Thursday, October 30, 2008

A Lost African Childhood

The House at Sugar Beach: In Search of a Lost African Childhood. By Helene Cooper. 352 pp. Simon & Schuster. $25.00
Cooper’s memoir of her tumultuous childhood in Liberia and her life after fleeing to this country as a teenager in the 1980s is an uneven book saved by the power of its story. Cooper’s resume is impressive; she has been the Diplomatic Correspondent at The New York Times since 2006 and wrote for The Wall Street Journal for twelve years before that. I have been struck by the incisiveness of her reporting and by her ability to make complex political issues comprehensible. But in this book Cooper confronts more personal material, a challenge evidenced in the sometimes jarring juxtaposition of past and present that characterizes the tone of the narrative.

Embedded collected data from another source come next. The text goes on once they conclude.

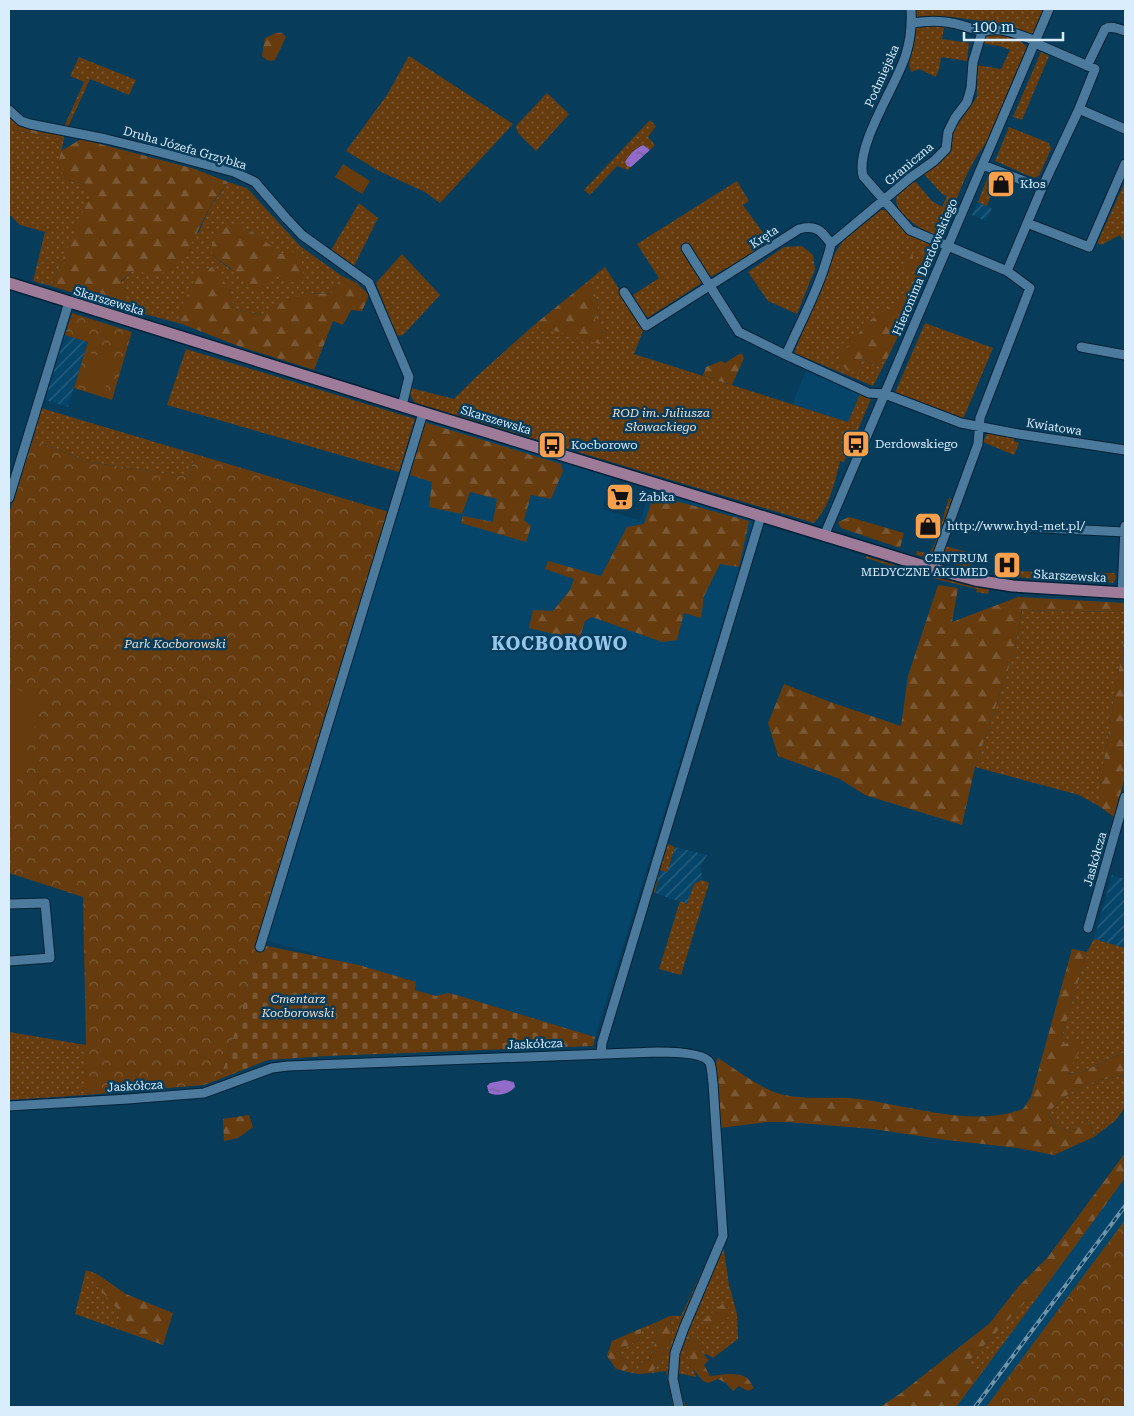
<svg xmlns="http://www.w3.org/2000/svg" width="1134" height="1416" font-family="'Roboto Serif',serif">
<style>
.built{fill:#06456a}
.industrial{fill:url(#industrial-furrows)}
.grass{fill:url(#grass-dots);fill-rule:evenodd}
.forest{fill:url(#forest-firs)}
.cemetery{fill:url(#cemetery-stones)}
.park{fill:url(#park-crowns)}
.pitch{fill:#663c0f}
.water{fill:url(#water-ripples)}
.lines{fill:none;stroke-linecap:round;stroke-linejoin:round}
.minor-casing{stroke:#002239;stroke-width:11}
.major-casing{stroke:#002239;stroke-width:14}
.minor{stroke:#4b7a9d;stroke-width:9}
.major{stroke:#9e7b99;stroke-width:11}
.rail-casing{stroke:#7094ab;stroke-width:4}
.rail{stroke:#083c5b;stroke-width:2;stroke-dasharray:5.5;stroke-linecap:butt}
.labels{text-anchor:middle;stroke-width:5;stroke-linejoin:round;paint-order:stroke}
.street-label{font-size:12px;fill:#daedfd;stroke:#083c5b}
.poi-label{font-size:12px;fill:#daedfd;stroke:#083c5b;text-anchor:start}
.park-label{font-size:12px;font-style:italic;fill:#f3ddcb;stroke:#083c5b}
.district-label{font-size:18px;font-weight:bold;letter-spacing:1px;fill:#95c7ed;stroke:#083c5b}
</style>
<defs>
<pattern id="industrial-furrows" width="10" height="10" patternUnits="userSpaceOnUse" patternTransform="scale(1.25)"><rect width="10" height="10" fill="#06456a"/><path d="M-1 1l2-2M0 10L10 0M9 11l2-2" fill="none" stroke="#2a6080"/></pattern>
<pattern id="grass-dots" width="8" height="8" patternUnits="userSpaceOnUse" patternTransform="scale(1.25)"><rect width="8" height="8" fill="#663c0f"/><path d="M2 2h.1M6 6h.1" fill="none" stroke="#7b5833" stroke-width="1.8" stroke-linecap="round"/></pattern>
<pattern id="forest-firs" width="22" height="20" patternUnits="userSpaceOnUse" patternTransform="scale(1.25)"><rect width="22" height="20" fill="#663c0f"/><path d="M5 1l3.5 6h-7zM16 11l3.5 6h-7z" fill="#7b5833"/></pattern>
<pattern id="cemetery-stones" width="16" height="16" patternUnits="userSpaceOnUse" patternTransform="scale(1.25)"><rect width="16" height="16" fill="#663c0f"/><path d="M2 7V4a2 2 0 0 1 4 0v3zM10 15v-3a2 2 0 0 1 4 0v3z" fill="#7b5833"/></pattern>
<pattern id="park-crowns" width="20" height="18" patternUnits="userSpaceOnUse" patternTransform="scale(1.25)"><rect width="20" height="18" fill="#663c0f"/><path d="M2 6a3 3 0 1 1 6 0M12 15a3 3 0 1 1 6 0" fill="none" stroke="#7b5833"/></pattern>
<pattern id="water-ripples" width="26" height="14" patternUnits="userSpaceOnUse" patternTransform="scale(1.25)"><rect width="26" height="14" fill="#936bca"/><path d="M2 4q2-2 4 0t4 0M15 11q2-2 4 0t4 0" fill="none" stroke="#725d98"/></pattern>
</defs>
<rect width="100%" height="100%" fill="#083c5b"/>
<path class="built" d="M806,371L860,394L849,422L792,404Z
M425,418L612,476L602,509L640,520L651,488L754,520L595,1037L460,996L448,993L436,996L414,990L416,982L265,940Z
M1125,1178V1229L991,1407H956Z"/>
<path class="industrial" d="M978,202L992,208L986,221L972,215Z
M65,335L88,342L68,407L45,400Z
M675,847L707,855L701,866L702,880L694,884L687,904L655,893L660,870L667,871Z
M1112,875L1125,879V948L1094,939Z"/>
<path class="grass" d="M913,9H1044L1033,33L1029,35C1002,23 945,13 916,17Z
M929,22L967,30L944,28L942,39L969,43L967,61L941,57L939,69L936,77L919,69L911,72L909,64L914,27Z
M988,31C1001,34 1019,36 1027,48L989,140C966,165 956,203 944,234L941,240C929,233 885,211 899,193C903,188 910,185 915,181L932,201L942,207L947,196L942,194L924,174L946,153L953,131L977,97L976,65L1001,69L1010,50L1000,46L979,43Z
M1041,52L1049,56L1022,120L1013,117Z
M409,56L513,124L440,203L425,192L379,171L346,151L387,95Z
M79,57L136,80L129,95L90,79L68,127H64L84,82L70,76Z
M547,93L569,114L536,151L518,133L516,126Z
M9,114L17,122L15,130L64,139L58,165L67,180L84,184L90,197L51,286L33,281L45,232L20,225L9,214Z
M650,120L656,126L648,137L655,145L650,150L643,145L638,147L627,158V165L631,167L628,170L617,166L590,195L584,190Z
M1009,127L1049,143L1051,149L1039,176L1034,178L995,161Z
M990,171L999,175L987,206L978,202Z
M737,181L749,201L743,205L764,234L768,244L751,255L714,275L649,317L644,316L633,295L659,278L637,244Z
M228,182L247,188L300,246L342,276L332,293L303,294L264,315L234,309L229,289L212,267L199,272L179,312L182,324L118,307L126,298L121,282L132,271H137L199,232L210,207ZM249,230L281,254L284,277L238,275L212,255Z
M1125,182V238L1123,240L1120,235L1101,245L1097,243Z
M359,203L378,218L354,266L331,250Z
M881,210H887L908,232L934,247L912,303L907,299L862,329L850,346L841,353L857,371L863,358L873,366L887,359L873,386L794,353L832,258L843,241Z
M802,246L813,255L815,269L797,314L768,301L748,272L784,247Z
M402,254L440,295L403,335L396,336L376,283Z
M605,267L644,328L634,354L848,422L860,394L871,399L844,462L840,461C835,483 829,507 814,523L415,403L409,393L411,388L454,399L476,377L534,325L604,333L598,327L595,320C602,307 596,294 587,282Z
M925,323L993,348L963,419L895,393Z
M186,349L415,419L399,472L167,405Z
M41,408L195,454L189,477L90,462L32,440Z
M997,432L1015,437L1014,441L1019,443L1014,455L983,442L987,434Z
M949,498L952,499L933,556L930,558L916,555L917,551L929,554L935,543Z
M945,546L975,554L971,568L984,571V573L961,567L941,559Z
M866,556L930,576L989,589L988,594L976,592L977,589L919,575L866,558Z
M1018,571L1046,572V580L1017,577Z
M1047,572L1115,573L1116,578L1113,583L1103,582L1047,581Z
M1022,610L1125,612V634L1099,792V806L1079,795L975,767L1013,655Z
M668,844L675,847L667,872L660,870L655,893L652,889Z
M702,880L709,883L681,975L659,969L680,901L687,904L694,884Z
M1094,939L1125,948V1052L1081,1072L1067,1074L1066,1044L1061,1039L1087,952Z
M9,1032L86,1045L85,1095L9,1100Z
M1125,1076V1107L1116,1120L1094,1137L1089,1119L1069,1133L1055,1125L1048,1114C1068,1088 1094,1079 1125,1076Z
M719,1236L673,1353L678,1407H673L666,1371L651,1373L661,1361L672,1337L670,1316H681Z
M723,1244L729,1285L737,1314L738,1339L713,1358L706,1354L704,1355L699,1350L696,1336H690L686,1350L696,1377L677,1373L680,1390L686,1407H681C677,1397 673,1384 674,1373C678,1330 705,1284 723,1244Z
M1062,1264L981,1374L968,1362Z
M86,1270L97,1274L95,1283L120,1312L117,1329L75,1314Z
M657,1322L656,1339L651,1358L638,1365V1374L624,1371L629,1367L620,1355L622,1348L639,1340L642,1328Z"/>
<path class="forest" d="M276,33H282L286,37L275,60C270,62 266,60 262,56L265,38Z
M17,122L23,125L64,135V139L15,130L13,127L14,123Z
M81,139L195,169L228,182C222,190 215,198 210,207C198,229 185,266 159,274C152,276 141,271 132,271L121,281L126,298L118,307L51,286L89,197L84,184L67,180L58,165L61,151Z
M237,224C254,232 267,242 281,254L290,250L301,258L304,271L296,284L284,277H277L264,288L250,289L229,267L212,255V243L225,228Z
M912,250L914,267L911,273L907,274C903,265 902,259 907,251Z
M212,267L229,288L234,309L263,315L267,309L303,294L332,293L342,276L357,283L369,295L362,311L351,310L343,325L333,321L314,370L238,346L182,324L179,312L199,271Z
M587,282C596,294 602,307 595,320C598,327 603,331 605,338L600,344L534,325Z
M907,299L912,303L900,332L887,359L873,366L863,358L857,371L849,372L839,362L841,353C855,342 860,328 873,318C883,310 896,305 907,299Z
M739,354H742L744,358L732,385L703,376L706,367L721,361L725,363Z
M424,422L561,464L563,471L551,499L531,495L524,520L531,526L526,542L461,523L463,516L493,522L497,499L470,492L462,514L429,507L432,482L410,475Z
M654,495L749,521L739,567L720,564L704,596L701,618L684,613L677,640L662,642L592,617L585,621L579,640L529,628L533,610L553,611L570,590L574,579L545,569L548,561L601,576L627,527L644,524Z
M849,517L904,533L900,548L841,528L838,522Z
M938,585L958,588L952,622L1018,597L1125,603V612L1022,610L1013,655L975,767L962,825L865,795L840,779L778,756L768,723L784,684L830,702L901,726L908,676Z
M1125,633V777L1114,817L1099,806V792Z
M1072,949L1087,952L1061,1039L1066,1044L1073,1038L1082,1046L1067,1074L1081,1072L1125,1052V1076C1094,1079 1068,1088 1048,1114L1055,1125L1069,1133L1089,1119L1094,1137L1054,1155L1018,1148L947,1140L873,1129L787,1122H767L720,1128L714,1069L718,1058C735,1069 759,1087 777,1093C798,1100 827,1097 849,1098C906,1103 967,1129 1023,1109L1031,1097Z
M249,1115L253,1127L238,1138L224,1141L223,1119Z
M1125,1153V1178L1062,1264L968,1362L981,1374L956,1407H880L901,1393L990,1323L1018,1287L1048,1257Z
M97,1274L126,1294L173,1313L163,1345L117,1329L120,1312L94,1283Z
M726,1301L731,1315L711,1331L702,1321Z
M670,1316L672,1337L661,1361L651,1373L638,1374V1365L651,1358L656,1339L657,1322Z
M642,1328L639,1340L622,1348L620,1355L629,1367L624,1371L616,1369L607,1356L612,1341Z
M690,1336H696L699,1350L709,1360L704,1365L710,1376C721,1375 737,1371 747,1378C750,1380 752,1386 754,1388L748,1391L739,1386L733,1391L726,1383L718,1379L708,1383L703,1381L692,1368L686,1350Z"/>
<path class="cemetery" d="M262,945L359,965L416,982L415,990L436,996L448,993L460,996L595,1037L593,1046L327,1056L268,1060L220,1079Z"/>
<path class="park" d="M72,313L132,332L112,400L74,388L88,342L65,335Z
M32,440L90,462L189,477L195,454L389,512L262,946L220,1079L204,1085L85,1095L86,1045L83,897L9,873V513Z
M1125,1220V1407H986Z"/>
<path class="pitch" d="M343,164L370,181L362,194L335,177Z
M90,353L114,360L104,392L80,385Z
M9,687L44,698L9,805Z"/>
<path class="water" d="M643,145L650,150L631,167L627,166L625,162C629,155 636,148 643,145Z
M505,1080L514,1082L515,1087C509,1094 498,1097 489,1093L487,1086L490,1083Z"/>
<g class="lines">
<g class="minor-casing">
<path id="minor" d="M911,9C912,26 911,38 906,54C897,85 855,145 863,176L910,230L1007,271L1030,288L980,418L978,444L936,559L934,569
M912,23C940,19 955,22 982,32
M1087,66L1105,29C1111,25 1119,29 1125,31
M1079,109L1125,129
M9,110L21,121L30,124L106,139L159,152L234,172L255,182L286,218L302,235L369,283L409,377L402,406
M983,165L1042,188
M1027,223L1089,247L1125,164
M831,244L910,178L934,161L946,149L948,132L955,118L967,102L971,88L973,62L982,32C999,25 1019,35 1036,41
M686,248L739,332L786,355L869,393L885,394L961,423L1019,434L1125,450
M1007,271L1042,188L1079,109L1095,69L1035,43
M624,292L646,326L799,229C816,224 822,231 831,244C822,283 802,319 786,355
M1081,347L1125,355
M9,498L69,302
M1023,527L1125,532
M824,536L1049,9
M1122,593L1125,526
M9,904L45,903L50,958L9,961
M1088,928L1125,797
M260,947L423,413
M601,1054L602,1043L761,516
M9,1106L128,1099L204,1093L272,1068L288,1066L657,1052C668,1052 705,1052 710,1063C712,1069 712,1077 713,1083L723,1236L684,1328L675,1353L673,1379L679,1407"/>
</g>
<g class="major-casing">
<path id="major" d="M9,283L415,410L934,569L975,580L1013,586L1125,593"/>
</g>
<use href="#minor" class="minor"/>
<use href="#major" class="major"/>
<g class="rail-casing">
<path id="rail" d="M975,1407L1125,1206"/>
</g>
<use href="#rail" class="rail"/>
</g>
<defs>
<g id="shop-square" transform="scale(1.4375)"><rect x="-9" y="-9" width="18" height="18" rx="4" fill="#f8a04b" stroke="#083c5b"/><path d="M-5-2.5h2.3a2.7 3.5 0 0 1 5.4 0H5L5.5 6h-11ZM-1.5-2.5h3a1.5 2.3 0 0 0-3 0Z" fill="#111"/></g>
<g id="bus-square" transform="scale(1.4375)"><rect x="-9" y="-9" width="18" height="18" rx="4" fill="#f8a04b" stroke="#083c5b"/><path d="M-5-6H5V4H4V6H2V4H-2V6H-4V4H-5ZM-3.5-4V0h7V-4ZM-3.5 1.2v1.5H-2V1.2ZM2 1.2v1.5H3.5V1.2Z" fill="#111"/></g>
<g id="supermarket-square" transform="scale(1.4375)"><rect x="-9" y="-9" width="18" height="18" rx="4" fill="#f8a04b" stroke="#083c5b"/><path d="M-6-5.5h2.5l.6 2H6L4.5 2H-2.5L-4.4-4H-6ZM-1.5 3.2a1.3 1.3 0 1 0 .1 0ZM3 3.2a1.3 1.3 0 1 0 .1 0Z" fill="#111"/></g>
<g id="hospital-square" transform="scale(1.4375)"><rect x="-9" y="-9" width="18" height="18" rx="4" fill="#f8a04b" stroke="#083c5b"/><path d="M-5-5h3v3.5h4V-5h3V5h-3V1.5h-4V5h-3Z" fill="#111"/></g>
</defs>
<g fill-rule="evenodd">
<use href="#shop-square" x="1001" y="184"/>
<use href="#bus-square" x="856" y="444"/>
<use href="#bus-square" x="552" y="445"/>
<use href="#supermarket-square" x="620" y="497"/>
<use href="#shop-square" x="928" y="526"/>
<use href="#hospital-square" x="1007" y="565"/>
</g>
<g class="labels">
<g class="street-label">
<text transform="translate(882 76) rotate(-66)" y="4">Podmiejska</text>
<text transform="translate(185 148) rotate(16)" y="4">Druha Józefa Grzybka</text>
<text transform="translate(909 164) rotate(-40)" y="4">Graniczna</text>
<text transform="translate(764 237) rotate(-33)" y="4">Kręta</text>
<text transform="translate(925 267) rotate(-67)" y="4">Hieronima Derdowskiego</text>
<text transform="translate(109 301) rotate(17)" y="4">Skarszewska</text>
<text transform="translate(496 420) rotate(17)" y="4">Skarszewska</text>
<text transform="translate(1054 427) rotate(9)" y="4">Kwiatowa</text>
<text transform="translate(1070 576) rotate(3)" y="4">Skarszewska</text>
<text transform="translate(1095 859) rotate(-74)" y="4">Jaskółcza</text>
<text transform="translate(535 1044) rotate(-2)" y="4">Jaskółcza</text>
<text transform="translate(135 1086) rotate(-3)" y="4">Jaskółcza</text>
</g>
<g class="poi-label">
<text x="1020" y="188">Kłos</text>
<text x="875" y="448">Derdowskiego</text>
<text x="571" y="449">Kocborowo</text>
<text x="639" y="501">Żabka</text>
<text x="947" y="530">http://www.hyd-met.pl/</text>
<text x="988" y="562" text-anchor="end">CENTRUM<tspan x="988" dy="14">MEDYCZNE AKUMED</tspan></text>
</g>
<g class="park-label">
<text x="661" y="417">ROD im. Juliusza<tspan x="661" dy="14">Słowackiego</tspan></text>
<text x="175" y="648">Park Kocborowski</text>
<text x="298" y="1003">Cmentarz<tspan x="298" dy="14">Kocborowski</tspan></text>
</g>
<g class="district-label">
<text x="560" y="650">KOCBOROWO</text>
</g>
</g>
<rect width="1134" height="1416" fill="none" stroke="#daedfd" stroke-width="20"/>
<path d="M964 32v8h99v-8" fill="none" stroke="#daedfd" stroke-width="2.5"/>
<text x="972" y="32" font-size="15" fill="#daedfd" stroke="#083c5b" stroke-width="4" paint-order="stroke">100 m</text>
</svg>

Some readers may remember the excerpt of Cooper’s book that appeared in The New York Times Magazine earlier this year. It ended with her return to Liberia to find her lost foster sister Eunice, whose memory she had blotted out in remaking herself as an American. It focused on Cooper’s early life as a member of the Liberian elite and her relationship with Eunice, who was brought into the family to keep her company, and also described the country’s sudden descent into chaos capped by the soldiers’ arrival at the house at Sugar Beach, an event detailed with emotional restraint that does little to diminish its horror. The book fills in the rest of the story, including Cooper’s reunion with Eunice, who had experienced the full brunt of a country gone mad.

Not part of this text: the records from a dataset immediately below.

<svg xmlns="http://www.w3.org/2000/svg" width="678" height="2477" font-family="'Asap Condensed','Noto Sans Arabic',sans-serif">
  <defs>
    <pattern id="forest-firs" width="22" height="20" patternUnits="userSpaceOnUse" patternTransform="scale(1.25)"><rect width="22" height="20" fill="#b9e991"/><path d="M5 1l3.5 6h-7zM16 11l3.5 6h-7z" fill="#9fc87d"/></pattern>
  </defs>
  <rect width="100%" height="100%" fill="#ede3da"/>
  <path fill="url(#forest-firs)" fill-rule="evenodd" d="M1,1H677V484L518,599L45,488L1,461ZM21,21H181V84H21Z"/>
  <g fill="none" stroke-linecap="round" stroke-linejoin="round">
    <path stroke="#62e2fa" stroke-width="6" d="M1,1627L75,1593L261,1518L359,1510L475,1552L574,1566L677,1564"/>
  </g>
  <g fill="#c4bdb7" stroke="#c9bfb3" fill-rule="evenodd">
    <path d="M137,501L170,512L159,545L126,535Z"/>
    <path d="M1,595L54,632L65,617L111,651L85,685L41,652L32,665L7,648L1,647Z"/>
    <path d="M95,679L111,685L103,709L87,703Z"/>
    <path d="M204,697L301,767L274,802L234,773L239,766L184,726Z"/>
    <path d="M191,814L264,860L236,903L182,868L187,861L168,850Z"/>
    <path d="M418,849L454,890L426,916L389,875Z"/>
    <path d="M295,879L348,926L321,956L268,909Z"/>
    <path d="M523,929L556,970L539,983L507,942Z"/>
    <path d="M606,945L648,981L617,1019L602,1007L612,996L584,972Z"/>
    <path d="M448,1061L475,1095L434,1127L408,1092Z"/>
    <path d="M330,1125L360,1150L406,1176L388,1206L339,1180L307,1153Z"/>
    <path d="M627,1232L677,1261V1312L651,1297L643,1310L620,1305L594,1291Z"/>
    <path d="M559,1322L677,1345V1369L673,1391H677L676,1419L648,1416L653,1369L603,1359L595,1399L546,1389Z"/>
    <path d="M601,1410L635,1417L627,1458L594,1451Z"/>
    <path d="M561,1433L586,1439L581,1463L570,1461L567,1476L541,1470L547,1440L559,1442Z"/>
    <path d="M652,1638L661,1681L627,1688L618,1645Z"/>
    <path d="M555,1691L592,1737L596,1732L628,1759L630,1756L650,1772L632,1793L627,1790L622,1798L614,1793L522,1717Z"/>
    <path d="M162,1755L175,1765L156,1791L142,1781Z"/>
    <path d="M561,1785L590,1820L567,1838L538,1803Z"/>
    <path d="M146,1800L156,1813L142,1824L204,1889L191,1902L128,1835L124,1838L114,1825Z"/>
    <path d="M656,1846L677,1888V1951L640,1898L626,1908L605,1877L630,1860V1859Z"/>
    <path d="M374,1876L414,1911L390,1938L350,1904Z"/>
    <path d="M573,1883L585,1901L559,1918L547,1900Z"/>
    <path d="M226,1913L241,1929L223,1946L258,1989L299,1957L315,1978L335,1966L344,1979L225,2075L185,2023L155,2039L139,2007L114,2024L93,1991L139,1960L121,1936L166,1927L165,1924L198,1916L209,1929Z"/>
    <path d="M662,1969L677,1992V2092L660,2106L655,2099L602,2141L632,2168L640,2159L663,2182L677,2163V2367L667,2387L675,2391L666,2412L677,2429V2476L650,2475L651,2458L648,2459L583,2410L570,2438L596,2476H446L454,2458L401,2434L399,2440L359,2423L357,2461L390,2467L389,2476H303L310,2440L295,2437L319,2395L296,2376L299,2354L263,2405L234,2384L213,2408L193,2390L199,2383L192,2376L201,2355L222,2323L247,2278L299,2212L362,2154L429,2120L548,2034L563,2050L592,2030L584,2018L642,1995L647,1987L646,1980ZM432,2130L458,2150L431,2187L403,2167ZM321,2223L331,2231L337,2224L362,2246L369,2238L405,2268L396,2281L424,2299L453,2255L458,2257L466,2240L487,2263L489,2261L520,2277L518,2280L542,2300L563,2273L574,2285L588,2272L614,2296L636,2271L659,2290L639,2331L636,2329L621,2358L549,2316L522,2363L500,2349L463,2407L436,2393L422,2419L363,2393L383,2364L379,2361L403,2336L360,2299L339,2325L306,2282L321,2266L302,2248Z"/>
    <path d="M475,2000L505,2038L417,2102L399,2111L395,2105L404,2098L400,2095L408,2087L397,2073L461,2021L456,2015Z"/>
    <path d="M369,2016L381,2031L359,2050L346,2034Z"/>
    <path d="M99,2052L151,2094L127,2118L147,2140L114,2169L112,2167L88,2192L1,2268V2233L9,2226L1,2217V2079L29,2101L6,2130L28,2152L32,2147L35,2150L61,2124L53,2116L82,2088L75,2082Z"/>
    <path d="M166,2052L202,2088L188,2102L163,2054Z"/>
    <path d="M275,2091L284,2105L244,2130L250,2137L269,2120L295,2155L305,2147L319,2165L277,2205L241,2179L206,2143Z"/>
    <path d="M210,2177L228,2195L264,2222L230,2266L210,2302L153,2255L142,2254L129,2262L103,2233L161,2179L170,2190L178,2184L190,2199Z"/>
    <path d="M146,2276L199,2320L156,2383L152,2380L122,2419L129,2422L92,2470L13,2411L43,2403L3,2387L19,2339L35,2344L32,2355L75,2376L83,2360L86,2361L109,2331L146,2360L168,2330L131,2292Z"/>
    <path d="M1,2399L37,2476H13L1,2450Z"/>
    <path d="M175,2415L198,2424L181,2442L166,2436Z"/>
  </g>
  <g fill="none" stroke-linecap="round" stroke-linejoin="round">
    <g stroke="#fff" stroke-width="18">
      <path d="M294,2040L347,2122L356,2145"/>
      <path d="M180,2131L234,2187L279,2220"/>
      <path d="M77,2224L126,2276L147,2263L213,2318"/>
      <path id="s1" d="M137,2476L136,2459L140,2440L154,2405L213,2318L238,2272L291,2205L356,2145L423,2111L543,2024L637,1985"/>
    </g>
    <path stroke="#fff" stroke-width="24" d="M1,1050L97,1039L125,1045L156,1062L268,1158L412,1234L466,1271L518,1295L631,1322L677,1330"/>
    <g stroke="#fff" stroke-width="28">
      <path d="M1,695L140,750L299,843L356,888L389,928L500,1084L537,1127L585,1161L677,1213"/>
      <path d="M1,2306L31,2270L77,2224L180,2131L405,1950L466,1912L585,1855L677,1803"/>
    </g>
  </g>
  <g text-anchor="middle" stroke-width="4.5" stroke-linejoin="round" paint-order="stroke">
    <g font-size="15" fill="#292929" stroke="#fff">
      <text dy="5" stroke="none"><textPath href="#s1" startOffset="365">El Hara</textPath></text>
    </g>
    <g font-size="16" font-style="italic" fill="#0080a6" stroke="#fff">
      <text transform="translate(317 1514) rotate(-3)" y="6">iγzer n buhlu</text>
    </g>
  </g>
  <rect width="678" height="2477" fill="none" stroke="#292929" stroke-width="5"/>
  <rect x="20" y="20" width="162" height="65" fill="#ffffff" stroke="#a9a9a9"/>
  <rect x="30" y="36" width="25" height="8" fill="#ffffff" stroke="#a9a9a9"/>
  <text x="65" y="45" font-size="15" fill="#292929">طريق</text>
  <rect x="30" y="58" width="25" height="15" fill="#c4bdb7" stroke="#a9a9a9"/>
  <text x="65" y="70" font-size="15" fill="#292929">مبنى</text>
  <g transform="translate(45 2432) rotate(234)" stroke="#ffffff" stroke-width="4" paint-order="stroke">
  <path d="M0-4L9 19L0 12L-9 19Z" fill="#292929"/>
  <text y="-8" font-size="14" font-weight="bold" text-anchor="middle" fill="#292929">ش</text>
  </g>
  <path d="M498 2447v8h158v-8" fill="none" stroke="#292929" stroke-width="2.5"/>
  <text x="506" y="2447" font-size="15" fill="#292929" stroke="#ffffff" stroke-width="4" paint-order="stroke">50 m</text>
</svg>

What emerges is a picture of a colorful but hopeless country and of a bright indulged child whose parents loved each other but could not stay together, whose extended family defined her identity and whose survival skills enabled her to remake herself into an American woman with a successful career in a high-powered profession. All you have to do is read Cooper’s description of herself as a stranger in an American high school—in the south, no less—to realize the extent of her achievement. Yet I can’t help wondering if the immensity of her experience helps to explain the tonal inconsistencies that one reviewer identified as a disconcerting flipness, most evident to me in her description of being embedded with the troops in the initial invasion of Iraq in 2003 in which her Humvee was crushed by a tank. “Flipness” suggests an attitude of dismissal on the part of a writer, a reduction of deep emotion to something less. In Cooper’s case I sense no lack of feeling; rather, it’s as if she can’t find the language to join together the extremes of her relatively short lifetime. But I can’t believe she won’t keep trying, and I expect she will succeed. This book is so good that it seems cruel to ask for more, but few reporters have her life experience, and if she can bring together her powers of observance, her linguistic gifts and her obvious depth of feeling Cooper will astonish readers even more than in The House at Sugar Beach.